"IO NON RISCHIO": conoscere per proteggersi

La costruzione e diffusione di una cultura della “autoprotezione”, cioè di un’accresciuta capacità di “resilienza” di ciascuno di noi, a fronte di eventi calamitosi (principalmente terremoti e alluvioni, ma non solo) che possono colpire i nostri territori, è una delle tante attività che svolge la Protezione Civile.
Attività importante, impegnativa, per molti versi “strategica”, ma forse ancora poco conosciuta al grande pubblico, perché “fare prevenzione” è qualcosa che stenta ad affermarsi nelle nostre consuetudini personali, familiari e più in generale del “sistema Paese”.

Conoscere come rendere più sicura la nostra casa in presenza di un terremoto che, pur non essendo ancora prevedibile nella sua manifestazione, è tuttavia possibile contenere negli effetti che provoca, oppure sapere cosa possiamo fare e soprattutto “cosa non dobbiamo fare” in presenza di un’alluvione, sono tutti “saperi” che, calati nella nostra vita quotidiana, possono contribuire a ridurre i rischi per le persone e i danni alle cose.

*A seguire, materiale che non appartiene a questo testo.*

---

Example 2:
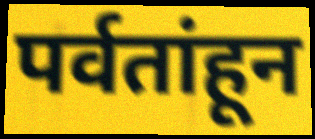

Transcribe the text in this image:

पर्वतांहून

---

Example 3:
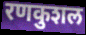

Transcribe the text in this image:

रणकुशल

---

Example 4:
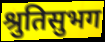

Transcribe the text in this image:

श्रुतिसुभग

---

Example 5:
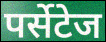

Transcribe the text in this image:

पर्सेटेज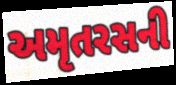
અમૃતરસની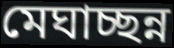
মেঘাচ্ছন্নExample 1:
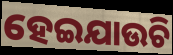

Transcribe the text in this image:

ହେଇଯାଉଚି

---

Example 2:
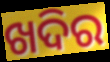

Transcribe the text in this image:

ଖଦିର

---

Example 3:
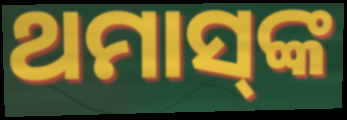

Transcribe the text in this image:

ଥମାସ୍‌ଙ୍କ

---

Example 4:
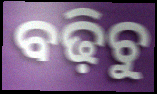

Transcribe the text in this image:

ବଢ଼ିଚୁ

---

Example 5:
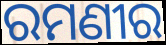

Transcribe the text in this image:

ରମଣୀରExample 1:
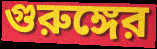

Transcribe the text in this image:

গুরুঙ্গের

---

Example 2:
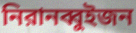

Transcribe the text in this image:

নিরানব্বুইজন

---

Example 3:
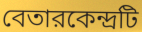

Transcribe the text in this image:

বেতারকেন্দ্রটি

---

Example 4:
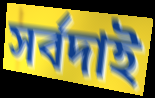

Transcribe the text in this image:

সর্বদাই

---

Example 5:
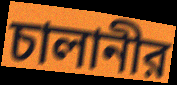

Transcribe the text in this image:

চালানীরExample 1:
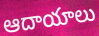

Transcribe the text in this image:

ఆదాయాలు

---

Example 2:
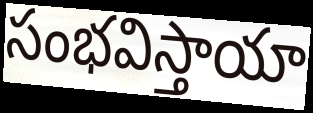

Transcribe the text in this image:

సంభవిస్తాయా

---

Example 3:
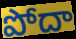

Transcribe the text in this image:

పోదా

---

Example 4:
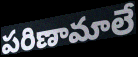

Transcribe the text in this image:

పరిణామాలే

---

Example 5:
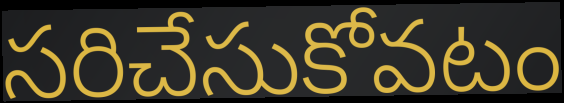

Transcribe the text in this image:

సరిచేసుకోవటం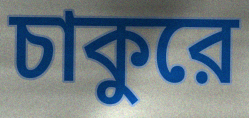
চাকুরে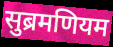
सुब्रमणियम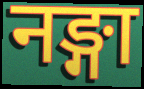
नङ्गा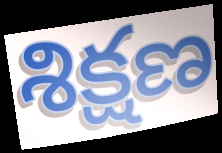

Consapevole di tutto ciò, la Protezione Civile organizza ogni anno (generalmente nel mese di ottobre) e su centinaia di piazze del nostro Paese (sono stati 600 i Comuni interessati dall’edizione 2022) IO NON RISCHIO, una campagna di comunicazione alla popolazione, per sensibilizzarla sui rischi naturali che possono colpire il proprio territorio e informarla sugli interventi di prevenzione studiati e su tutte quelle azioni di buon senso, quelle “buone pratiche” che se applicate da ciascuno di noi, possono veramente ridurre le conseguenze negative dell’evento.

È un’iniziativa che dalla sua nascita, nell’ormai lontano 2011, ha sempre visto protagonista anche il nostro Gruppo, che negli anni ha saputo affinare la propria capacità di dialogo e incontro con la popolazione, come hanno bene evidenziato gli attuali referenti Enrica Cirone e Luca Piccagliani, nell’incontro tenutosi in sede, mercoledì 1° marzo.
Infatti sono stati numerosi i nostri concittadini che a Largo Sant’Agostino, scenario dell’ultima edizione, si sono fermati a dialogare con i nostri volontari e a visionare il percorso realizzato con cartelloni, immagini e strutture mobili, attraverso il quale sono stati presentati i due rischi naturali tipici del territorio modenese: quello sismico, purtroppo già drammaticamente conosciuto e quello idraulico poiché Modena è “città tra due fiumi”.
Recentemente, si è aggiunto ad essi, anche quello rappresentato dal maremoto, cui potrebbero andare incontro quei nostri concittadini che abitualmente frequentano isole e coste di Paesi dove gli tsunami sono frequenti.

La “piazza fisica” è, a giudizio di chi scrive, il luogo privilegiato di ciascun incontro, quello spazio dove si realizza pienamente quella “contaminazione” reciproca che è sempre alla base di un vero dialogo e conseguentemente di una più efficace trasmissione dei saperi.
Tuttavia, da un paio di anni, complice la pandemia, alla piazza fisica si è affiancata anche la “piazza virtuale”, spazio web su Facebook e Instagram dove tutti hanno potuto collegarsi, incrementando in maniera notevole, la partecipazione all’evento.
Sulla “piazza virtuale” sono stati pubblicati momenti di diretta con largo Sant’Agostino, video, interviste, approfondimenti sui rischi, “pillole” su come proteggere noi stessi e l’ambiente in cui si vive, collegamenti con altre piazze coinvolte nella campagna.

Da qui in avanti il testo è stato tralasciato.